* **CONSIGNE ÉCRITE A**
Reprenez toutes les lignes du bloc 1 ci-dessous sous forme de liste numérotée, sans les lignes vides. Laissez l'image de côté dans votre réponse.

* **EXTRAIT DU DOCUMENT**
Or, c'est à l'employeur de décider des dates de prises des congés reportés. Les heures de récupération sont elles aussi intégrées dans le planning établi par l'exploitation.
Vous ne pouviez pas, par conséquent, refuser de prendre les congés payés décidés par l'exploitation. L'explication qui vous a été donnée à votre retour est parfaitement légitime. En refusant de signer le document de demande de congés, vous avez tenté de porter atteinte à l'autorité qui s'attache à la fonction de vos supérieurs hiérarchiques.
Le document de demande de congés est conservé dans le dossier du salarié pour éviter tout litige ultérieur sur le nombre de jours de congés ou d'heures de récupération décomptées.
Vous avez refusé de vous conformer à la procédure interne. Votre licenciement prend effet ce jour (...)" ;
QUE "La cour rappelle que, s'il appartient à l'employeur de décider des périodes de congés de ses salariés dans l'exercice de son pouvoir de direction, il résulte également des articles L. 3141-1 et suivants du code du travail que l'employeur est tenu d'organiser les congés payés de ses salariés et de les mettre en mesure de prendre dans des conditions adaptées l'intégralité des congés auxquels ils ont droit ;
QU'en l'espèce, la société Rhenus logistics ne justifie pas avoir correctement exercé ses prérogatives à ce titre et prévu suffisamment à l'avance l'ordre et la période des départs en congés de ses salariés de manière à ce que M. G... ne soit pas contraint de prendre, du jour au lendemain, l'intégralité de ses congés en retard, et ce le jour de sa reprise suite à un accident du travail ;
QUE l'exercice, par l'employeur, de son pouvoir de direction apparaît dès lors abusif, ce qui suscite à tout le moins un doute sur le caractère fautif du refus par l'appelant de prendre ses congés et jours de récupération qui doit lui profiter ;
QUE par ailleurs, il est suffisamment établi que M. G... a quitté l'entreprise le jour de sa reprise parce qu'il n'avait pas été intégré au planning de travail par son employeur, ce qui caractérise un manquement de ce dernier à son obligation de fournir du travail à son salarié, étant observé que la société Rhenus logistics ne justifie pas avoir été dans l'incapacité de prévoir ou d'intégrer à son planning le retour de l'appelant ;
QU'il en résulte que le licenciement de M. G... est sans cause réelle et sérieuse. De même, la retenue sur salaire effectuée au titre de son absence à compter du 20 octobre 2015 est irrégulière ; que le jugement entrepris sera confirmé à ce titre (
)" (arrêt p. 4 alinéas 1 à 5).

* **LIGNES FOURNIES**
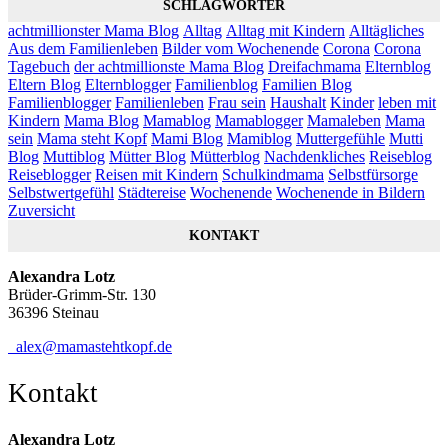
SCHLAGWÖRTER
achtmillionster Mama Blog
Alltag
Alltag mit Kindern
Alltägliches
Aus dem Familienleben
Bilder vom Wochenende
Corona
Corona
Tagebuch
der achtmillionste Mama Blog
Dreifachmama
Elternblog
Eltern Blog
Elternblogger
Familienblog
Familien Blog
Familienblogger
Familienleben
Frau sein
Haushalt
Kinder
leben mit
Kindern
Mama Blog
Mamablog
Mamablogger
Mamaleben
Mama
sein
Mama steht Kopf
Mami Blog
Mamiblog
Muttergefühle
Mutti
Blog
Muttiblog
Mütter Blog
Mütterblog
Nachdenkliches
Reiseblog
Reiseblogger
Reisen mit Kindern
Schulkindmama
Selbstfürsorge
Selbstwertgefühl
Städtereise
Wochenende
Wochenende in Bildern
Zuversicht
KONTAKT
Alexandra Lotz
Brüder-Grimm-Str. 130
36396 Steinau
alex@mamastehtkopf.de
Kontakt
Alexandra Lotz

* **CONSIGNE ÉCRITE B**
D'après l'extrait du document, à partir de quelle date la retenue sur salaire a-t-elle été effectuée ?

* **VOTRE RÉPONSE A**
1. SCHLAGWÖRTER
2. achtmillionster Mama Blog
3. Alltag
4. Alltag mit Kindern
5. Alltägliches
6. Aus dem Familienleben
7. Bilder vom Wochenende
8. Corona
9. Corona
10. Tagebuch
11. der achtmillionste Mama Blog
12. Dreifachmama
13. Elternblog
14. Eltern Blog
15. Elternblogger
16. Familienblog
17. Familien Blog
18. Familienblogger
19. Familienleben
20. Frau sein
21. Haushalt
22. Kinder
23. leben mit
24. Kindern
25. Mama Blog
26. Mamablog
27. Mamablogger
28. Mamaleben
29. Mama
30. sein
31. Mama steht Kopf
32. Mami Blog
33. Mamiblog
34. Muttergefühle
35. Mutti
36. Blog
37. Muttiblog
38. Mütter Blog
39. Mütterblog
40. Nachdenkliches
41. Reiseblog
42. Reiseblogger
43. Reisen mit Kindern
44. Schulkindmama
45. Selbstfürsorge
46. Selbstwertgefühl
47. Städtereise
48. Wochenende
49. Wochenende in Bildern
50. Zuversicht
51. KONTAKT
52. Alexandra Lotz
53. Brüder-Grimm-Str. 130
54. 36396 Steinau
55. alex@mamastehtkopf.de
56. Kontakt
57. Alexandra Lotz

* **VOTRE RÉPONSE B**
À compter du 20 octobre 2015.